By determining the SWYC score, it was found that in the follow up eight children out of 20 needed additional assessments of developmental milestones, and ten for behavioral symptoms, according to the BPSC.
The identification of risks and the correct intervention in early childhood are crucial for the development of a healthy adult life 6,18. Mothers believe in the ideal development of their children, but they also express concerns about the vulnerabilities caused by prematurity, which is common in the history of children in this condition. In addition, complications during hospitalization can occur, which must be treated early. Guidance for parental caregivers must be given so that they can identify small delays in child development for intervention to be performed 5,16. Therefore, it is essential to consider and understand the family context 22.
When considering the fragility of their children, mothers are afraid of the appearance of diseases and further hospitalization. This corroborates with the concerns previously mentioned, such as the research that followed preterm infants in the first year of life and identified that 38% demanded further hospitalization 23.
Regarding the maternal identification of the demands of care presented by the child, it is important to highlight that prematurity can have repercussions on long-term factors of motor development, behavior, and cognition, and for this reason, it becomes relevant to increase careful family orientation and assessment in all future consultations 19,24,25.
Health teams must provide adequate care support, through practices based on scientific evidence 22,26,27, because families of premature infants with special health needs need to make available an important amount of their time for the care of the child, and they require support to readjust their daily life 19,28. Actions are needed for the insertion of parental caregivers into guidance and intervention programs to encourage the neurodevelopment capabilities of premature children, in the short- and long-term 12,18,22,29,30.

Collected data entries
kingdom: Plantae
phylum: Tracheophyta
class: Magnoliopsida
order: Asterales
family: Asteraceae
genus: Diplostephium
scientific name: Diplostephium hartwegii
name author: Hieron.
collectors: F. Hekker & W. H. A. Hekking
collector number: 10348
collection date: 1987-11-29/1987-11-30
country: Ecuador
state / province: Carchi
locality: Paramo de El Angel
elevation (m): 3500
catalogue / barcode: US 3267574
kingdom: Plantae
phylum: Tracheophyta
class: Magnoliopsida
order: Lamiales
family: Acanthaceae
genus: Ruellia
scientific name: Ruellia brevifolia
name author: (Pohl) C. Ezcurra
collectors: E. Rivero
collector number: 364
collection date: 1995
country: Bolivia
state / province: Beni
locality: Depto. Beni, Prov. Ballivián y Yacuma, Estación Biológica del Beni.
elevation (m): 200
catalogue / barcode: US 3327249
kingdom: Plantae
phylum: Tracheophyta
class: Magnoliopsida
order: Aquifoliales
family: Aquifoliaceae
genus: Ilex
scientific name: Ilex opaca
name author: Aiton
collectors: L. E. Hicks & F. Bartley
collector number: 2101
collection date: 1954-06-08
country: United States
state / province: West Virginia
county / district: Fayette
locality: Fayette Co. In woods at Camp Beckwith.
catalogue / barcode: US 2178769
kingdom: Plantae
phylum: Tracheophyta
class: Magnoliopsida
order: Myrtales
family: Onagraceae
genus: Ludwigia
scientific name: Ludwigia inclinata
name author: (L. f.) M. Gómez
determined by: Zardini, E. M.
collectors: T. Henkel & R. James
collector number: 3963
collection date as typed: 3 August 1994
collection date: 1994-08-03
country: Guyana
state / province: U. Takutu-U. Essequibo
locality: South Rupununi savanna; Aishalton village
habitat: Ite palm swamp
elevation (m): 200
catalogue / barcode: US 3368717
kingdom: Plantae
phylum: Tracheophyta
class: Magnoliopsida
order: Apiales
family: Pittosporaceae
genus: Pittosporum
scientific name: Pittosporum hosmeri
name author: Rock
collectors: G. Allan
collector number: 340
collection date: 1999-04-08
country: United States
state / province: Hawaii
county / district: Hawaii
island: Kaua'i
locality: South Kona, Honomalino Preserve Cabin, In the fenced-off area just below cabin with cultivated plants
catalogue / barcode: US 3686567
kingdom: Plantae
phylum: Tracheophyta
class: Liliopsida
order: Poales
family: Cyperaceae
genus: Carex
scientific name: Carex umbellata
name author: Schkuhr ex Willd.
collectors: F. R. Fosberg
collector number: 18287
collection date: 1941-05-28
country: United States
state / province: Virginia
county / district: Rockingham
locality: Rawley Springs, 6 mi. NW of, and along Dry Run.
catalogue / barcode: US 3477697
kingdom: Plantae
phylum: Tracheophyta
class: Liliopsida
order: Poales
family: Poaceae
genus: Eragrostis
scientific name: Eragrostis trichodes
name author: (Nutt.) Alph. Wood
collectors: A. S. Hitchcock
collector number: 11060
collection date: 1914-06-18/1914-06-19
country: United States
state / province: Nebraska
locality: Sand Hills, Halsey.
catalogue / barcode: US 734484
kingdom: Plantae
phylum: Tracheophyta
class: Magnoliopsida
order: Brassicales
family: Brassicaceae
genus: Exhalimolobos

Tasks
1. Repeat the passage on premature children word for word, between "When considering the" and "further hospitalization 23.", inclusive.
2. Answer these questions from the passage on premature children:
(a) According to the BPSC, how many of the 20 children needed additional assessments for behavioral symptoms at follow-up?
(b) What percentage of preterm infants followed in their first year of life demanded further hospitalization?
(c) What are mothers afraid of when they consider the fragility of their children?
3. Write the next part of the passage on premature children, starting after its final sentence.
The records have no connection to the passage on premature children.

Responses to the exercise
1.
When considering the fragility of their children, mothers are afraid of the appearance of diseases and further hospitalization. This corroborates with the concerns previously mentioned, such as the research that followed preterm infants in the first year of life and identified that 38% demanded further hospitalization 23.

2.
(a) Ten.
(b) 38%.
(c) The appearance of diseases and further hospitalization.

3.
The study provides an understanding of the importance of considering birth and hospitalization factors for special health care needs. This knowledge can provide support to carry out the early stimulation of the premature and enhance healthy child development.
The bias of the text seems to be to emphasize the importance of early identification of risk factors for special health needs, however, rapid identification and diagnosis is necessary, so that children born prematurely have a better chance of survival and quality of life, through more effective services.
Conclusion
The children who were born with low birth weight, extremely premature and/or very premature, with Apgar scores below seven, who presented complications during hospitalization and with a hospital stay longer than seven days, were recognized as children with the potential to develop special health needs. These aspects were representative among children with unfavorable scores in the SWYC and BPSC.
For mothers, their children showed healthy development, but they recognized that prematurity and clinical complications from hospitalization are aspects of concern for the health of their children, when considering the possibility of further hospitalizations, causing maternal fear and insecurity for home care.
Thus, the results of this research are relevant and demonstrate the need for further study on the subject to prevent and diagnose as early as possible physical and psychological changes among children who show potential factors for developing special health needs.